Margaret Paul, Ph.D., is a psychotherapist and the coauthor of Free to Love, Do l Have to Give Up Me to Be Loved By You?, From Conflict to Caring, and If You Really Loved Me.


Customer Reviews

Very Suprised That It Was Possible......................5
I actually stumbled across these ladies on the internet while frantically searching for information on self esteem. I had found myself, once again, very confused and lost with how to even look at myself anymore. I am not religous and had judgements on self help that were less than savory. I honestly wanted someone to talk to, but the prospect of paying for someone to listen felt cheap and almost disgusting. All I felt I needed was a guide, some understanding, and some tools. I can't understand why tools for love and success should cost anyway when the outcome of not having them is so damaging and expensive in all aspects. Anyway, on their website is a PDF file of 40 pages that explains in outstanding clarity and power the 6 steps of inner bonding. It was free. I then spent the next 3-4 hours crying in relief and amazment that I could relate, understand, put to work, and actually FEEL what they were writing about. No, it is not a quick fix, but relief was in sight and could now be actually attained for good. Reading about inner bonding and the whole process was the sweetest and most intimate 3-4 hours that I have had in a very long time. I had not felt that close to myself before. If you are jaded, believe that nothing can fix you, are picky about how you deal with what you know is a never ending destructive cycle, and don't want to pay a dime (yet); read the PDF file from their website. Hopefully, you'll have an open heart, and surrender (the good kind of surrender) enough to let it reach you a little. It doesn't take much. If nothing has worked for you, it's probably because it wasn't realistic, thorough, or relative (or maybe you could always pick it apart). These processes that they explain will relate and you won't be able to help the feeling that your tools have been attained and that with some work (very sweet and true work) your healing will begin and you'll feel free from self destructive cycles, addictions, blame, deppression etc. You owe it to yourself. HIGHLY RECCOMENDED

Learning to Play with My Inner Child5
I have to say from the outset that I used to think the whole "inner child" thing was a bunch of psychobabble nonsense. Then, I was confronted with some issues in my life that proved me wrong. As is my wont, I immediately began to research "inner child work" and to do some. This book was the most helpful of all that I read. The author talks about the importance of integrating the "child" inside all of us with the "adult" -- bringing the emotional side of our lives into contact with the rational side. I can honestly say that following this author's suggestions has had a huge, positive impact on my life.

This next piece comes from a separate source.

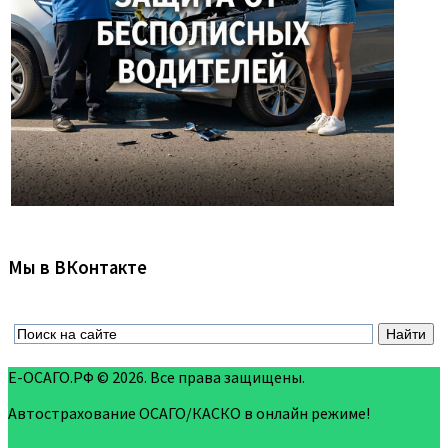
Мы в ВКонтакте
Е-ОСАГО.РФ © 2026. Все права защищены.
Автострахование ОСАГО/КАСКО в онлайн режиме!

Not a book about blame or woe is me!5
A very balanced view for working with our inner child so that we can take responsiblity for where we are in the present and where we want to be in the future. It does not focus on the "poor baby" syndrome and assign blame to others. It helps to identify reasons why we are where we are, but then strongly encourages self responsibility. An excellent book for anyone wanting to grow and take charge of their own life!